Ela teve o neném e Danilo fez vasectomia. Passado um tempo, enjoos e... Flora grávida novamente: de gêmeos.
Sei que ela tem uma porrada de filhos, já é avó e ficou casada com Danilo por muitos anos, vivendo um casamento feliz, foi o que me pareceu quando eu a vi pela última vez ao lado do maridão: o mesmo sorriso, a risada solta e os olhos mais felizes.
Danilo enfartou, Flora ficou viúva e da última vez que nos encontramos, ouvi aquela mesma risadinha linda, mas não vi mais tanta felicidade nos olhos claros de Flora...
.

*vai-e-vem era uma coisa bem estranha e cafona, aos meus olhos de agora, que existia aqui em Patos de Minas, no meu tempo de infância, adolescência e pedaço da juventude: o trânsito da rua principal ficava impedido para carros, lambretas, bicicletas e carroças (hahahaha, sim, carroças...) e a moçada andava de um lado para o outro, assim, de bobeira mesmo. Às vezes, rodas se formavam, às vezes, não... e era só um ir e vir sem fim...
.

7 comentários:

Vera disse...

Êba!!

Hoje serei a primeira a comentar :-p

Quando li "Flora", inevitavelmente lembrei-me da Patrícia Pillar em "A Favorita" (é, eu assistia).

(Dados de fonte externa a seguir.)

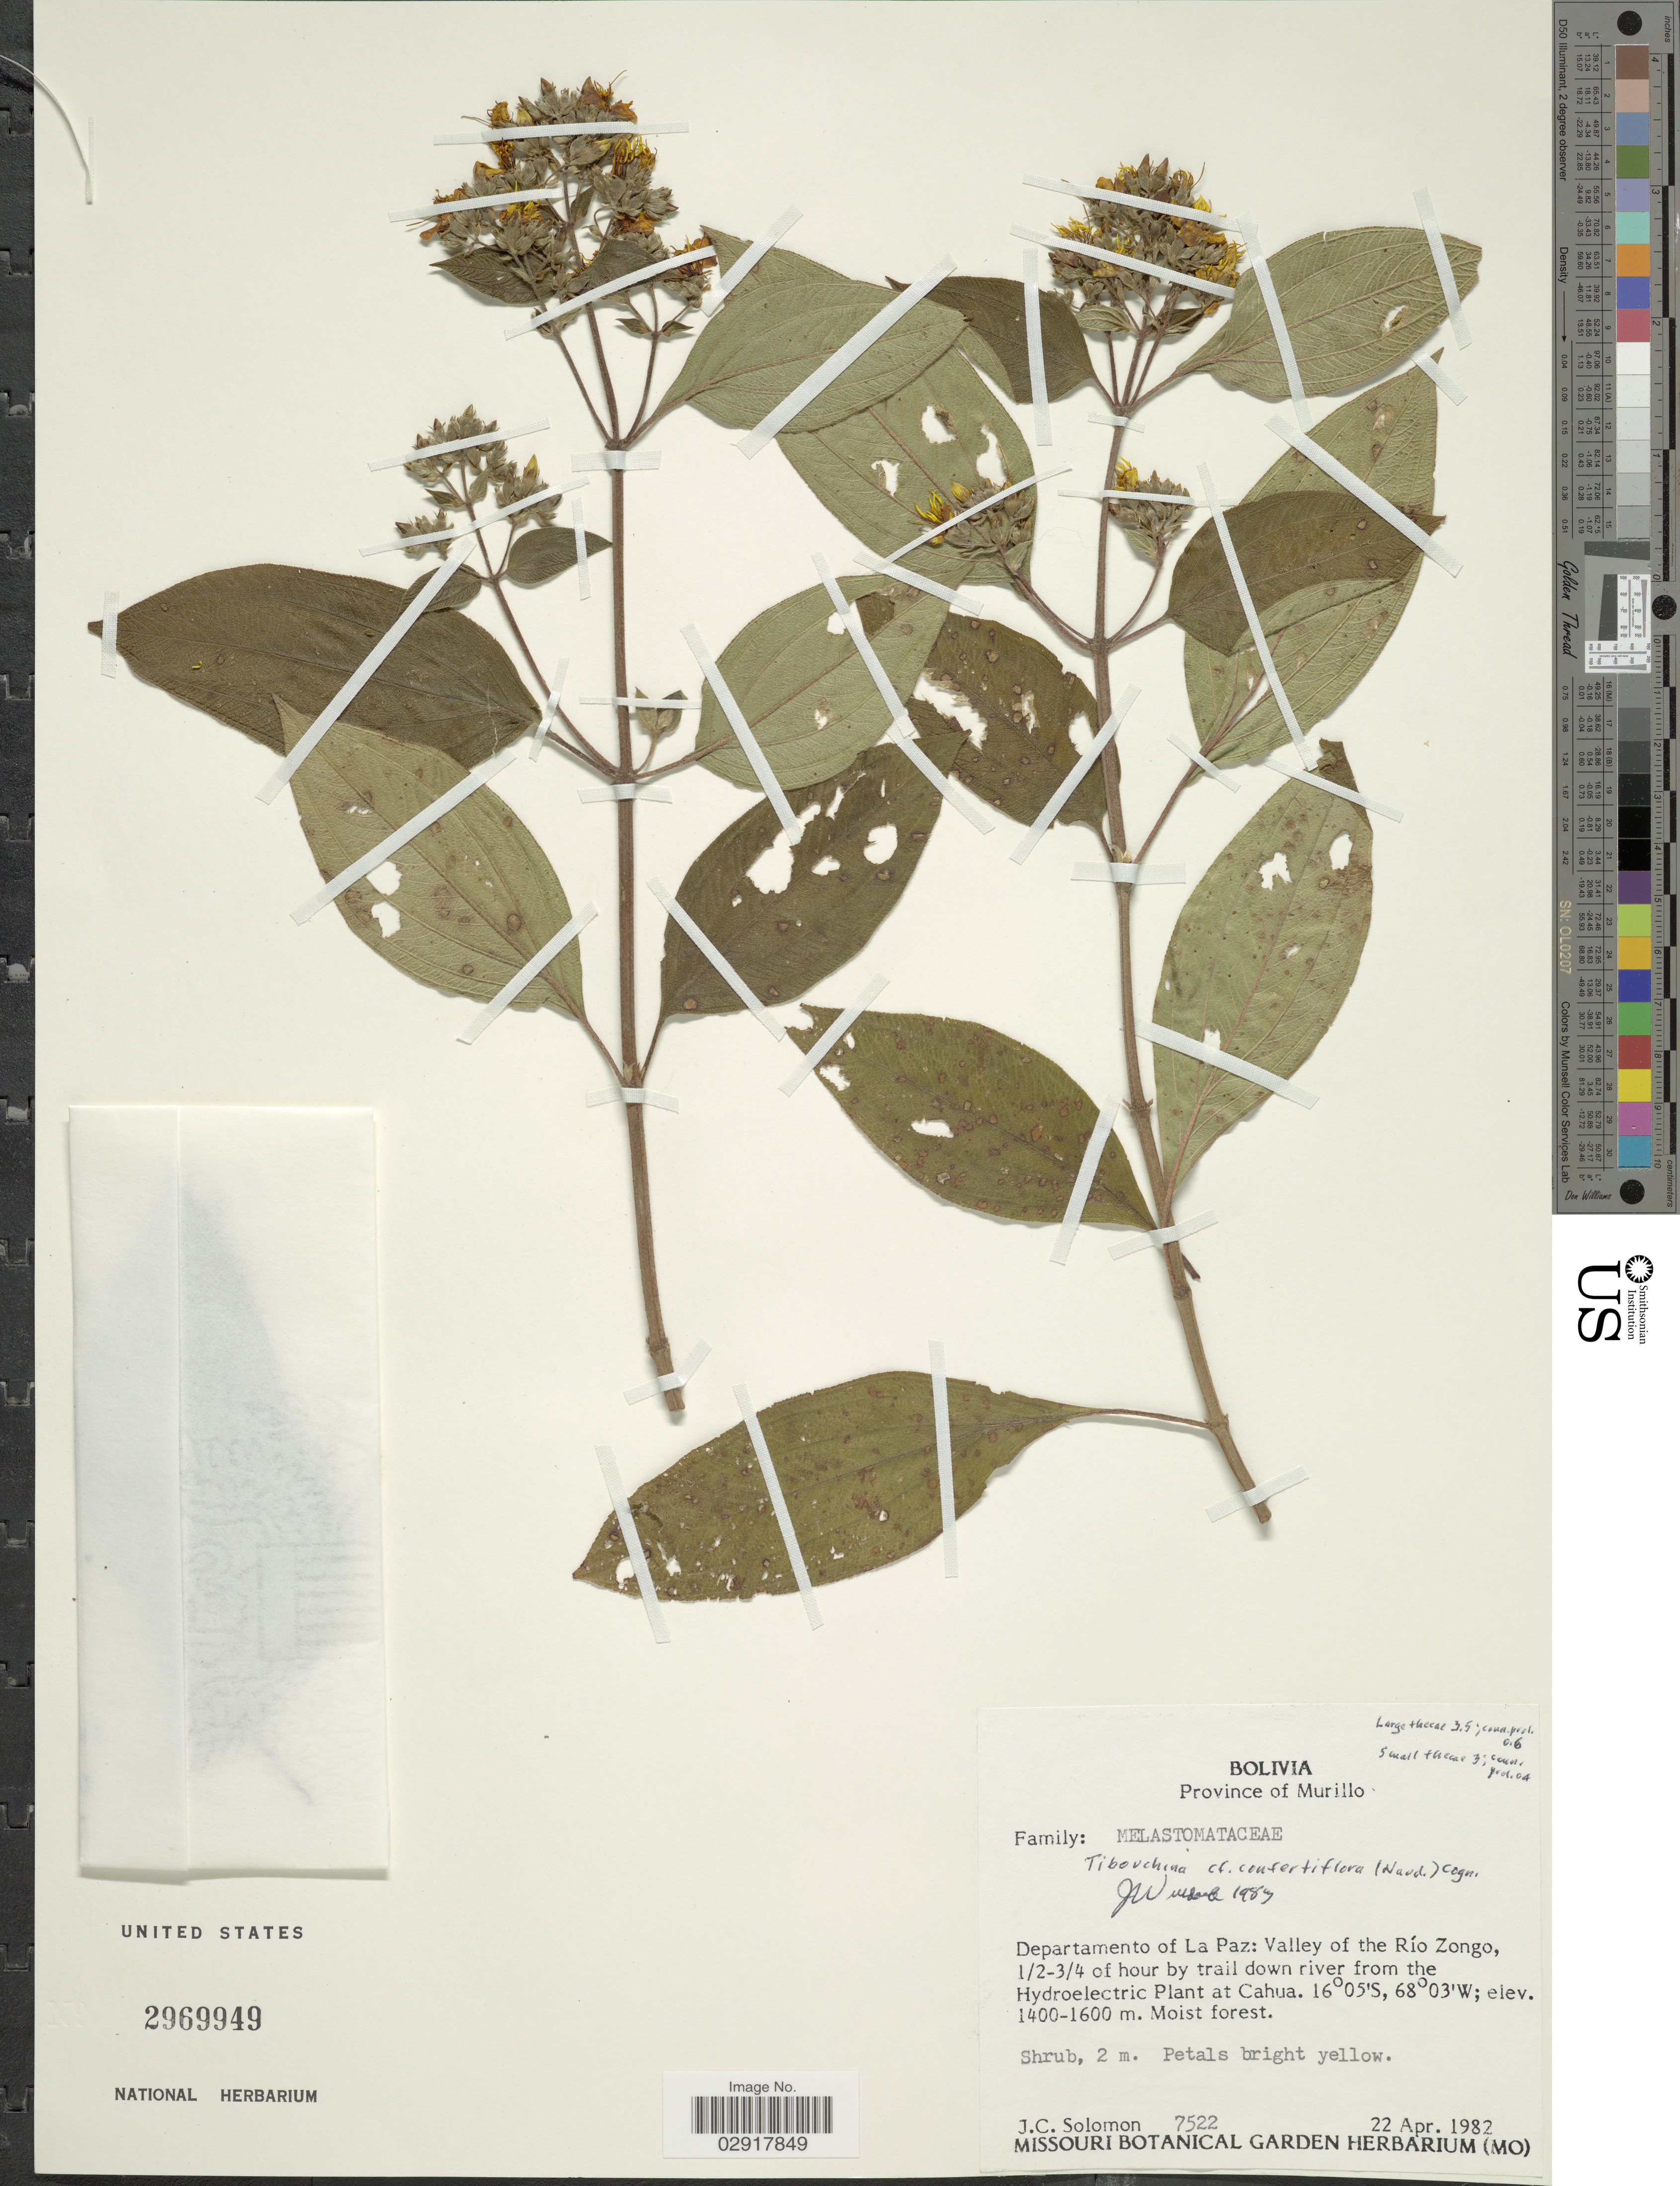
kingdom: Plantae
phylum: Tracheophyta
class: Magnoliopsida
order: Myrtales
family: Melastomataceae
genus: Chaetogastra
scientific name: Chaetogastra confertiflora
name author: (Naudin) P.J.F. Guim. & Michelang.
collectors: J. C. Solomon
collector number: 7522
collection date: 1982-04-22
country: Bolivia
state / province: La Paz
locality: Departamento of La Paz: Valley of the Río Zongo, 1/2-3/4 of hour by trail down river from the Hydroelectirc Plant at Cahua.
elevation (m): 1400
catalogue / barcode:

É uma pena que toda a integridade, tudo o que alguém tem de bom, desapareça porque a pessoa é homossexual, ou namora um negro, pobre, alguém que por algum motivo - banal - contrasta com o parceiro.

Isso só prova o quanto ainda temos que evoluir.

Beijos, mocinha.

PS: Estava com saudade de suas linhas.

Rafael R. V. Silva. disse...

Que lindo!!!

Que simplicidade e completude!!!

Beijão.

Réa disse...

Rosaninha Daninha (gostei do apelido)seu texto me fez voltar no tempo e desfilar no "vai-e-vem".

Abraços
Réa Silvia

Café e Anfetaminas disse...

Admito que também lembrei da malvada da novela... rs
Que bom que Flora foi feliz com seus muuuitos filhos e Danilo.
Que triste esses pais preconceituosos... ainda bem que existe pessoas como essa moça, que enfrentou as dificuldades para mostrar que amor e felicidade tem todas as cores!!

Rosana Tibúrcio disse...

Genteeeee, eu nem me lembrei de Flora (sim, eu também assistia e a-do-ra-va), só quis um nome forte pra dar à minha amiga de infância, ou um nome iluminado, como é o dela, na verdade.
Moça do fio, tenho tentado vir todo dia, mas "acuma", essa merreca de saúde ou não saúde tá me judiando.

Bom, ler Rafael aqui. Gente, o blog dele é tudo de lindo e ele é lindoooooooo demais!!(acho que meu filhote Rafa vai ficar com "ímpio"... hehe).

Silvia, também conhece vai-e-vem? Ai, que bom, não me sinto tão E.T.
Eu gosto muito de Daninha, bastante, aliás... pode me chamar assim.

Jéss, eu tenho a ligeira impressão que os pais de Flora tiveram um aceto com o Danilo, porque eles eram bons, só não souberam lidar com a diferença... mas acho que no final, tudo deu certo.

beijos moçada.
Hoje não consigo postar, mas quem sabe amanhã.

Rafael Freitas disse...

Promete que me conta isso pessoalmente?

Amor tem dessas coisas, né não?!

Rafael Freitas disse...

Tá bom, tá bom... Eu confesso: também lembrei da Flora da novela!